Small but mighty credit unions work to nurture communities out of COVID

Millions of consumers in the United States are learning to re-adjust to this near post-COVID period. Many are also re-thinking their approach to newfound financial challenges, how to overcome them, and how to  take proper steps to improve their financial wellness goals.

Tough concepts when a member or their loved one has been furloughed or laid off in the last year. Stimulus checks have long vanished, Child Tax Credit only goes so far. They need help, and they need tangible, results-oriented solutions from a trusted, community-oriented source.
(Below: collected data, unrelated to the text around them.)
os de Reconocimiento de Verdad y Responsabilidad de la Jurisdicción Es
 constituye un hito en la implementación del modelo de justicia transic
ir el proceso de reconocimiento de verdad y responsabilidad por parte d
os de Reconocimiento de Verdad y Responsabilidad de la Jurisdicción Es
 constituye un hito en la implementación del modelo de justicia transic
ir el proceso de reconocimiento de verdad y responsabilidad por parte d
According to the Bureau of Labor Statistics (BLS), as late as June 2 both the unemployment rate, 5.9 percent, and the number of unemployed workers, 9.5 million, had changed little from June. These measures are down considerably from their historic highs at the beginning of the pandemic in April 2020 but remain well above levels prior to the coronavirus.

We believe a key part of getting the U.S. economy back to the best it can be is reinforcing the collective growth of our nation’s credit unions down to the smallest, community-centric CUs that serve the most underserved communities. These tiny-but-mighty credit unions with less than $100 million in assets continue to work for their membership while doing their best to adapt to necessities and changes in the industry, oftentimes with the slimmest of operating margins.